Wednesday, June 8, 2011

Review: Saving CeeCee Honeycutt


"Saving CeeCee Honeycutt" is such an endearing and joyful story. The words flow with such grace, kindness and love that it truly envelops you into a heartwarming sense of acceptance.  Author, Beth Hoffman, has a real talent in the use of adjectives, giving flight to your senses.  Just imagine watching a life transformed from the large rocking chair on a Savannah front porch.  Truly a book for the ages.  You will laugh, you will cry, you will love!

SYNOPSIS
Twelve-year-old CeeCee Honeycutt is in trouble. For years, she has been the caretaker of her psychotic mother, Camille-the tiara-toting, lipstick-smeared laughingstock of an entire town-a woman trapped in her long-ago moment of glory as the 1951 Vidalia Onion Queen. But when Camille is hit by a truck and killed, CeeCee is left to fend for herself. To the rescue comes her previously unknown great-aunt, Tootie Caldwell.
In her vintage Packard convertible, Tootie whisks CeeCee away to Savannah's perfumed world of prosperity and Southern eccentricity, a world that seems to be run entirely by women.

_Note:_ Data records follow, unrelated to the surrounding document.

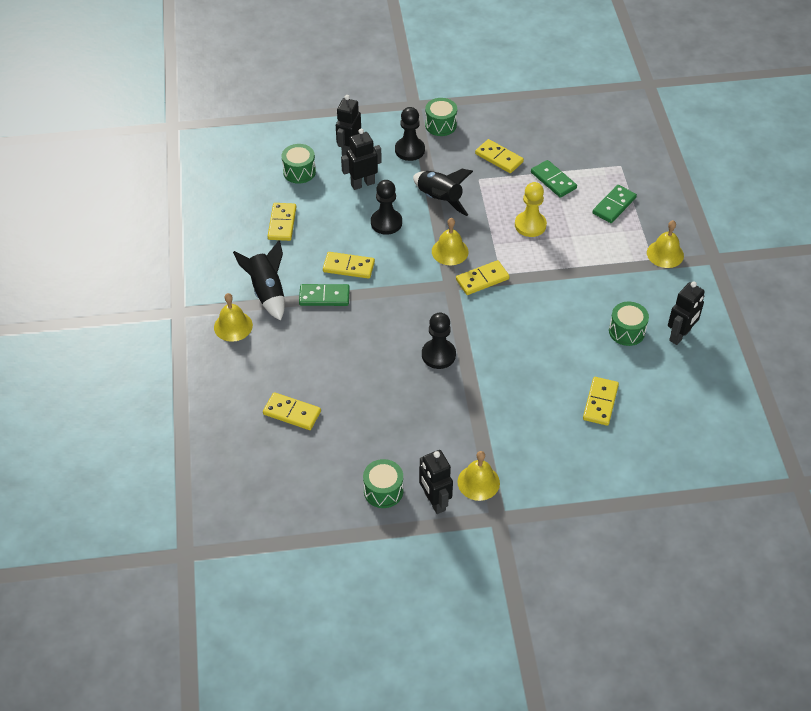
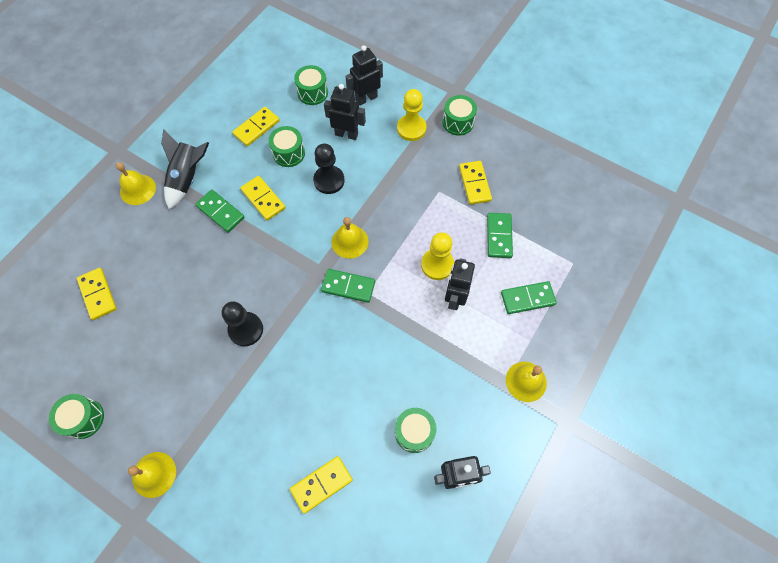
camera: 40 degrees right, 15 degrees up
black pawn [395,107,425,161] -> yellow pawn [397,89,427,141]
black rocket [413,169,473,216] -> none
black robot [419,450,453,514] -> black robot moved to [445,258,475,310]
yellow domino [456,260,509,295] -> green domino [321,269,375,303]
none -> green drum [268,126,305,167]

From the exotic Miz Thelma Rae Goodpepper, who bathes in her backyard bathtub and uses garden slugs as her secret weapons, to Tootie's all-knowing housekeeper, Oletta Jones, to Violene Hobbs, who entertains a local police officer in her canary-yellow peignoir, the women of Gaston Street keep CeeCee entertained and enthralled for an entire summer.

Laugh-out-loud funny and deeply touching, Beth Hoffman's sparkling debut is, as Kristin Hannah says, "packed full of Southern charm, strong women, wacky humor, and good old-fashioned heart." It is a novel that explores the indomitable strengths of female friendship and gives us the story of a young girl who loses one mother and finds many others.

FAVORITE QUOTES

"Northerners are exactly like their weather - cold and boring."

"I think she was just happy to have woken up on the top side of earth."

"What I don't understand is why people get all dressed up and drive to church so they can sit there are get scolded.  Seems to me, it'd be a whole lot easier for them to just stay home in their pj's, eat pancakes, and get yelled at over the radio."

"I made a mental note that if I ever needed help from a man, I would make him a pie.  I wondered if that's why my dad didn't come home much anymore.  As far as I know, Momma never once had baked him a pie."

"Life is full of change, honey.  That's how we learn and grow.  When we're born, the Good Lord gives us a Life Book.  Chapter by chapter, we live and learn."

"Do something too often and it stops being special."

"I've learned the more we talk about things the better we feel.  I talk about everything, and I know that's one of the reasons why I never so much as catch a cold."

"When a chapter of your Life Book is complete, your spirit knows its time to turn the page so a new chapter can begin.  Even when you're scared or think you're not ready, your spirit knows you are."

"Forgiveness has a whole lot more to do with the person doing the forgiving than it does with the person in need of forgiveness."

"Holding hurt and anger makes about as much sense as hitting your head with a hammer and expecting the other person to get a headache."

"Lawd you're white.  But if you've gotta be here, then sit in the shade so you don't hurt my eyes."

"Friends should cherish the good and pretend not to notice the harmless rest."

"I find all men to be very much like high-heeled shoes - I love how pretty they make me feel, but by the end of the night, I can't wait to get rid of them."

"Happy and plump as a July toad."

"Today's the day - you've got to reclaim your power."

"Don't grow up too fast darling.  Age is inevitable, but if you nurture a childlike heart, you'll never grow old."

"It's what we believe about ourselves that determines how others see us."

"If you want to glow like you are lit from within, wear pearls and a pink pale sweater."

"Oysters are a lot like women.  It's how we survive the hurts in life that brings us strength and gives us our beauty."

"Wisdom comes from experience - from knowin' each day is a gift and accepting it with gladness."

"Take the gift you are givin' and hold on tight.  Don't go wastin' all them bright tomorrows you ain't even seen by hangin' on to wait happened yesterday."

"Southerners have a way of doing things to make you feel special."

"You can haul the girl out of the trash, but you can never haul the trash out of the girl"


RATING - 5 STARS

1 comment:

  1. Thank you so much for reading my novel and your lovely review. I'm grateful for your kind words and tickled that my book earned a 5-star review!